About this exercise:
Would you please restate all of the data exactly?

··· Source records ···

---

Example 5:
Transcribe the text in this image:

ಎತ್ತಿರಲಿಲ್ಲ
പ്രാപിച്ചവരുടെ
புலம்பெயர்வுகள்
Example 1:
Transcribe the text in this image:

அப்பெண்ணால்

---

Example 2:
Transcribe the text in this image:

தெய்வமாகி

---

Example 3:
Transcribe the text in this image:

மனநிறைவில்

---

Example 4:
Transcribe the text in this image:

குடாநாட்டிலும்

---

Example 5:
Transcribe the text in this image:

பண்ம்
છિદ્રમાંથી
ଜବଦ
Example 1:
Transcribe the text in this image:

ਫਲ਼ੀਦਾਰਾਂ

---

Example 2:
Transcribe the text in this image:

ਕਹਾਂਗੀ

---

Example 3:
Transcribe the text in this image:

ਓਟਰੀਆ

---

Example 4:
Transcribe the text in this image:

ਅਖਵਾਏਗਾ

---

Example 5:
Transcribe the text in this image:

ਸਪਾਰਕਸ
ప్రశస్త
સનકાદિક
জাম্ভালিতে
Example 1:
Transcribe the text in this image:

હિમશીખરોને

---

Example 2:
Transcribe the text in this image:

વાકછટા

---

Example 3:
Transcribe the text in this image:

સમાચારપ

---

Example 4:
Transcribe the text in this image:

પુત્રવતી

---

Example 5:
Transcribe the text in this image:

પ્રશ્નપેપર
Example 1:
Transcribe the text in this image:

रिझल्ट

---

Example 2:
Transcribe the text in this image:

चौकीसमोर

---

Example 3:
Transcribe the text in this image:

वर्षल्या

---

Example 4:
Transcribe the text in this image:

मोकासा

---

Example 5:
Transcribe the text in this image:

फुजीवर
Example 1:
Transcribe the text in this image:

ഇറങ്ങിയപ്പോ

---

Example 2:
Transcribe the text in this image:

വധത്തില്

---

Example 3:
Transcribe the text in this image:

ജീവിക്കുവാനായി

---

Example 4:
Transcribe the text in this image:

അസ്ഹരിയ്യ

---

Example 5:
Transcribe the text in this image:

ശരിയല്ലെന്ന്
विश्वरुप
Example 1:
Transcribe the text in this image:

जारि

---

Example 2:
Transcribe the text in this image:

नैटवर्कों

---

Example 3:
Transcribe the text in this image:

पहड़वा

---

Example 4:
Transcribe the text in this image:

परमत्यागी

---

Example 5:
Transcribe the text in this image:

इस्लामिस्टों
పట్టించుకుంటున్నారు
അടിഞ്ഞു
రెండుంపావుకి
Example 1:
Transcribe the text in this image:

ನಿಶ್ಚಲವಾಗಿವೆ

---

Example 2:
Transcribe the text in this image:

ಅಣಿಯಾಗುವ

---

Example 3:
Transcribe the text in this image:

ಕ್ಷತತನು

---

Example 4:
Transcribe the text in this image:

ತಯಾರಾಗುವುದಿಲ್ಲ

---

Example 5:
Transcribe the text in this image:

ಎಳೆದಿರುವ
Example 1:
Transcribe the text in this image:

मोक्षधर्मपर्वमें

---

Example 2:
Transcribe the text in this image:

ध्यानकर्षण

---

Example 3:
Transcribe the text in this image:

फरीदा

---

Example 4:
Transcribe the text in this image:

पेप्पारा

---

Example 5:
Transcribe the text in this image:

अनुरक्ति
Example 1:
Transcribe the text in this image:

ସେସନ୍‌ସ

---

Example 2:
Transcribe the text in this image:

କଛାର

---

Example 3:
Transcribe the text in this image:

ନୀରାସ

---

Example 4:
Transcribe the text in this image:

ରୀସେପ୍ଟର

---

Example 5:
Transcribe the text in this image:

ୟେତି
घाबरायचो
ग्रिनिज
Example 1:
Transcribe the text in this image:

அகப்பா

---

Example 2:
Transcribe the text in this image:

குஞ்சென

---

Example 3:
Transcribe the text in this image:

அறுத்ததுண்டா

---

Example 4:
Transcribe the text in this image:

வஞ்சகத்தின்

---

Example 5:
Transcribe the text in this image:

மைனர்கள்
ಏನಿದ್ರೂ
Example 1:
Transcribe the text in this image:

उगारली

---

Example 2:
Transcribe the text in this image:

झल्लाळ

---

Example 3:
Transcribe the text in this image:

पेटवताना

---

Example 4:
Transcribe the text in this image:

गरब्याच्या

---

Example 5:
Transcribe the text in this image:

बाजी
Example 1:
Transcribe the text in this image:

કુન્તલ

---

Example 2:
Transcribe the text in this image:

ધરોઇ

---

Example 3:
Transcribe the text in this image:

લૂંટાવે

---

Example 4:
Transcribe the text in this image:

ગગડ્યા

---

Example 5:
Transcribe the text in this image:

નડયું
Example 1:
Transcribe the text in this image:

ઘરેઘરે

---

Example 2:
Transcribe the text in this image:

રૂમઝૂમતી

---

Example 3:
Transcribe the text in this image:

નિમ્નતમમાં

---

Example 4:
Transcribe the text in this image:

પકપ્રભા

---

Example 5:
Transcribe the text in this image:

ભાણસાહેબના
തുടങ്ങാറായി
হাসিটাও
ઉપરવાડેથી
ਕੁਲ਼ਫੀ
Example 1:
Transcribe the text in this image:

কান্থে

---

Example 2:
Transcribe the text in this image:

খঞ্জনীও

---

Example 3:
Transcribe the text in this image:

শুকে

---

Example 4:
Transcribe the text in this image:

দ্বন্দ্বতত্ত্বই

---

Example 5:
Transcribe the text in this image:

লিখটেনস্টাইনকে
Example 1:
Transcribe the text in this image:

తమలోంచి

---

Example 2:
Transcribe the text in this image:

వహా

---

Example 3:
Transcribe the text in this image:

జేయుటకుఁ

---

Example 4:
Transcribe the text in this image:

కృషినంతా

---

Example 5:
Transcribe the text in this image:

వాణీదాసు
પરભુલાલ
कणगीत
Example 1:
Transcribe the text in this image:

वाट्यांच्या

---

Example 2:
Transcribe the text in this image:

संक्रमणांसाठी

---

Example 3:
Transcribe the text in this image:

···

Result of the exercise:
---

Example 5:
Transcribe the text in this image:

ಎತ್ತಿರಲಿಲ್ಲ
പ്രാപിച്ചവരുടെ
புலம்பெயர்வுகள்
Example 1:
Transcribe the text in this image:

அப்பெண்ணால்

---

Example 2:
Transcribe the text in this image:

தெய்வமாகி

---

Example 3:
Transcribe the text in this image:

மனநிறைவில்

---

Example 4:
Transcribe the text in this image:

குடாநாட்டிலும்

---

Example 5:
Transcribe the text in this image:

பண்ம்
છિદ્રમાંથી
ଜବଦ
Example 1:
Transcribe the text in this image:

ਫਲ਼ੀਦਾਰਾਂ

---

Example 2:
Transcribe the text in this image:

ਕਹਾਂਗੀ

---

Example 3:
Transcribe the text in this image:

ਓਟਰੀਆ

---

Example 4:
Transcribe the text in this image:

ਅਖਵਾਏਗਾ

---

Example 5:
Transcribe the text in this image:

ਸਪਾਰਕਸ
ప్రశస్త
સનકાદિક
জাম্ভালিতে
Example 1:
Transcribe the text in this image:

હિમશીખરોને

---

Example 2:
Transcribe the text in this image:

વાકછટા

---

Example 3:
Transcribe the text in this image:

સમાચારપ

---

Example 4:
Transcribe the text in this image:

પુત્રવતી

---

Example 5:
Transcribe the text in this image:

પ્રશ્નપેપર
Example 1:
Transcribe the text in this image:

रिझल्ट

---

Example 2:
Transcribe the text in this image:

चौकीसमोर

---

Example 3:
Transcribe the text in this image:

वर्षल्या

---

Example 4:
Transcribe the text in this image:

मोकासा

---

Example 5:
Transcribe the text in this image:

फुजीवर
Example 1:
Transcribe the text in this image:

ഇറങ്ങിയപ്പോ

---

Example 2:
Transcribe the text in this image:

വധത്തില്

---

Example 3:
Transcribe the text in this image:

ജീവിക്കുവാനായി

---

Example 4:
Transcribe the text in this image:

അസ്ഹരിയ്യ

---

Example 5:
Transcribe the text in this image:

ശരിയല്ലെന്ന്
विश्वरुप
Example 1:
Transcribe the text in this image:

जारि

---

Example 2:
Transcribe the text in this image:

नैटवर्कों

---

Example 3:
Transcribe the text in this image:

पहड़वा

---

Example 4:
Transcribe the text in this image:

परमत्यागी

---

Example 5:
Transcribe the text in this image:

इस्लामिस्टों
పట్టించుకుంటున్నారు
അടിഞ്ഞു
రెండుంపావుకి
Example 1:
Transcribe the text in this image:

ನಿಶ್ಚಲವಾಗಿವೆ

---

Example 2:
Transcribe the text in this image:

ಅಣಿಯಾಗುವ

---

Example 3:
Transcribe the text in this image:

ಕ್ಷತತನು

---

Example 4:
Transcribe the text in this image:

ತಯಾರಾಗುವುದಿಲ್ಲ

---

Example 5:
Transcribe the text in this image:

ಎಳೆದಿರುವ
Example 1:
Transcribe the text in this image:

मोक्षधर्मपर्वमें

---

Example 2:
Transcribe the text in this image:

ध्यानकर्षण

---

Example 3:
Transcribe the text in this image:

फरीदा

---

Example 4:
Transcribe the text in this image:

पेप्पारा

---

Example 5:
Transcribe the text in this image:

अनुरक्ति
Example 1:
Transcribe the text in this image:

ସେସନ୍‌ସ

---

Example 2:
Transcribe the text in this image:

କଛାର

---

Example 3:
Transcribe the text in this image:

ନୀରାସ

---

Example 4:
Transcribe the text in this image:

ରୀସେପ୍ଟର

---

Example 5:
Transcribe the text in this image:

ୟେତି
घाबरायचो
ग्रिनिज
Example 1:
Transcribe the text in this image:

அகப்பா

---

Example 2:
Transcribe the text in this image:

குஞ்சென

---

Example 3:
Transcribe the text in this image:

அறுத்ததுண்டா

---

Example 4:
Transcribe the text in this image:

வஞ்சகத்தின்

---

Example 5:
Transcribe the text in this image:

மைனர்கள்
ಏನಿದ್ರೂ
Example 1:
Transcribe the text in this image:

उगारली

---

Example 2:
Transcribe the text in this image:

झल्लाळ

---

Example 3:
Transcribe the text in this image:

पेटवताना

---

Example 4:
Transcribe the text in this image:

गरब्याच्या

---

Example 5:
Transcribe the text in this image:

बाजी
Example 1:
Transcribe the text in this image:

કુન્તલ

---

Example 2:
Transcribe the text in this image:

ધરોઇ

---

Example 3:
Transcribe the text in this image:

લૂંટાવે

---

Example 4:
Transcribe the text in this image:

ગગડ્યા

---

Example 5:
Transcribe the text in this image:

નડયું
Example 1:
Transcribe the text in this image:

ઘરેઘરે

---

Example 2:
Transcribe the text in this image:

રૂમઝૂમતી

---

Example 3:
Transcribe the text in this image:

નિમ્નતમમાં

---

Example 4:
Transcribe the text in this image:

પકપ્રભા

---

Example 5:
Transcribe the text in this image:

ભાણસાહેબના
തുടങ്ങാറായി
হাসিটাও
ઉપરવાડેથી
ਕੁਲ਼ਫੀ
Example 1:
Transcribe the text in this image:

কান্থে

---

Example 2:
Transcribe the text in this image:

খঞ্জনীও

---

Example 3:
Transcribe the text in this image:

শুকে

---

Example 4:
Transcribe the text in this image:

দ্বন্দ্বতত্ত্বই

---

Example 5:
Transcribe the text in this image:

লিখটেনস্টাইনকে
Example 1:
Transcribe the text in this image:

తమలోంచి

---

Example 2:
Transcribe the text in this image:

వహా

---

Example 3:
Transcribe the text in this image:

జేయుటకుఁ

---

Example 4:
Transcribe the text in this image:

కృషినంతా

---

Example 5:
Transcribe the text in this image:

వాణీదాసు
પરભુલાલ
कणगीत
Example 1:
Transcribe the text in this image:

वाट्यांच्या

---

Example 2:
Transcribe the text in this image:

संक्रमणांसाठी

---

Example 3:
Transcribe the text in this image:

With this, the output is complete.